> Work instructions
In the parliamentary debate excerpt below, condense the paragraph beginning "I wish to express my outrage" into a short bulleted list that keeps its main facts.

---- Source passage

While the increases outlined in the legislation are welcome given the importance of the respite care grant, most carers will not benefit from it any more than they benefited from the increases in the carer's allowance and benefit announced in the budget. The Minister said that approximately 24,300 carers will benefit from the increase, but what about the other 100,000 carers who are not entitled to carer's allowance or a respite grant? An extra €100 in the grant, to which the majority of carers are ineligible, is not a serious attempt to provide support to carers. It will make no difference to the lives of the vast number of carers and will only serve to remind them again of what they are missing.

I wish to express my outrage at what the Minister for Social and Family Affairs has done with rent supplement. It is disgraceful that she chose to attack rent allowance for the second consecutive year. Nothing has been done about the housing crisis since the parties in Government came to power six years ago. These measures are beginning to bring about an increase in homelessness because vulnerable people find that they cannot get into private rented accommodation.

I am pleased to speak on the Bill. I wish to address an issue not catered for in the Bill but which, I understand from what the Minister said, will be the subject of an amendment to the Bill, namely, the social welfare entitlements of immigrants from new member states after May of this year.

Although my colleague has left the Chamber, I regret I must disagree with mo chara, Deputy Morgan, on this matter. I want to set out clearly that my views are not based on any misguided misconception that all persons who wish to come to this country after May will attempt to defraud the system or will come here because of our generous welfare system. My views are based on the premise that we cannot afford the luxury of waiting to find out — and every responsible government has a duty to legislate in a manner which protects its welfare system from possible abuse. On that principle I support the Government's stated intention of introducing provisions to restrict social welfare entitlements to immigrants from other member states, and in the interest of fairness this restriction would have to apply to all member states outside Ireland rather than just the accession countries.

--------
---- Source data

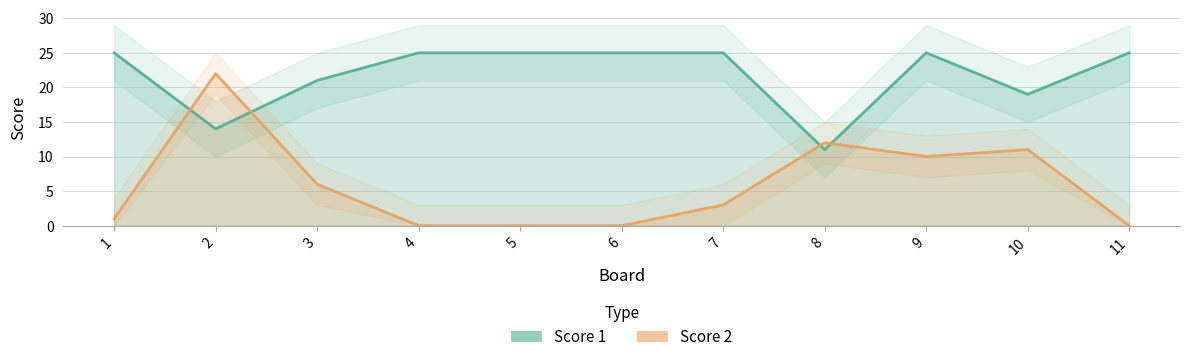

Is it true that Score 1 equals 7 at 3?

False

--------
---- Source data

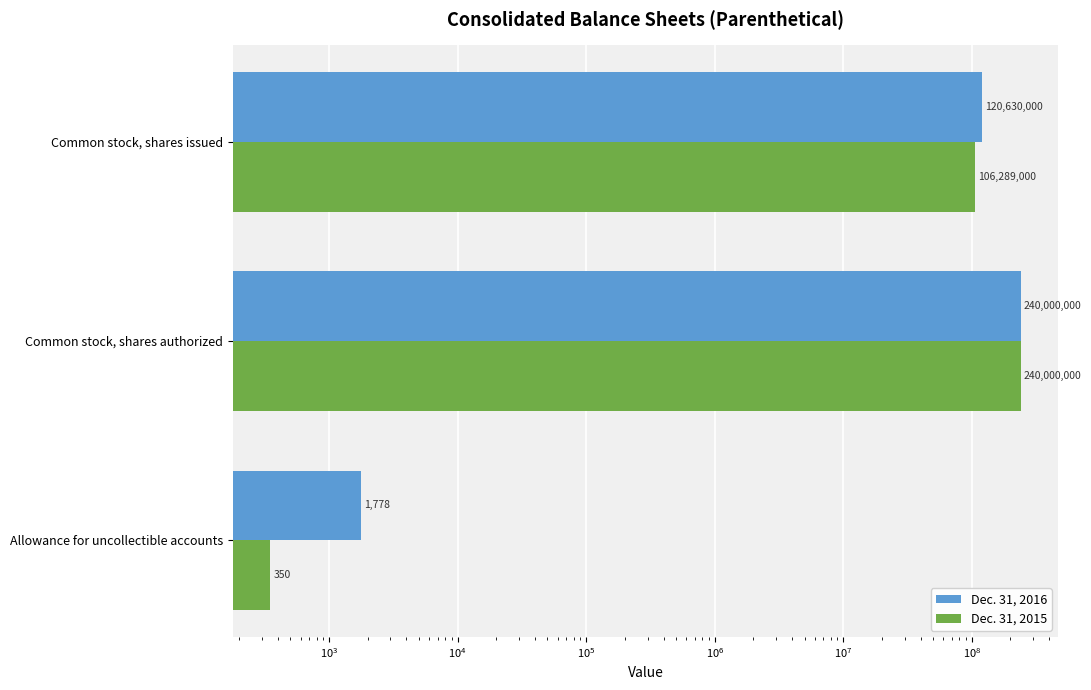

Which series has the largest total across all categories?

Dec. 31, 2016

--------

> Solution for this exercise
- The speaker is outraged at how the Minister for Social and Family Affairs has handled rent supplement.
- She has targeted rent allowance for the second year in a row.
- Nothing has been done about the housing crisis in the six years since the Government parties took power.
- The measures are starting to increase homelessness because vulnerable people cannot get into private rented accommodation.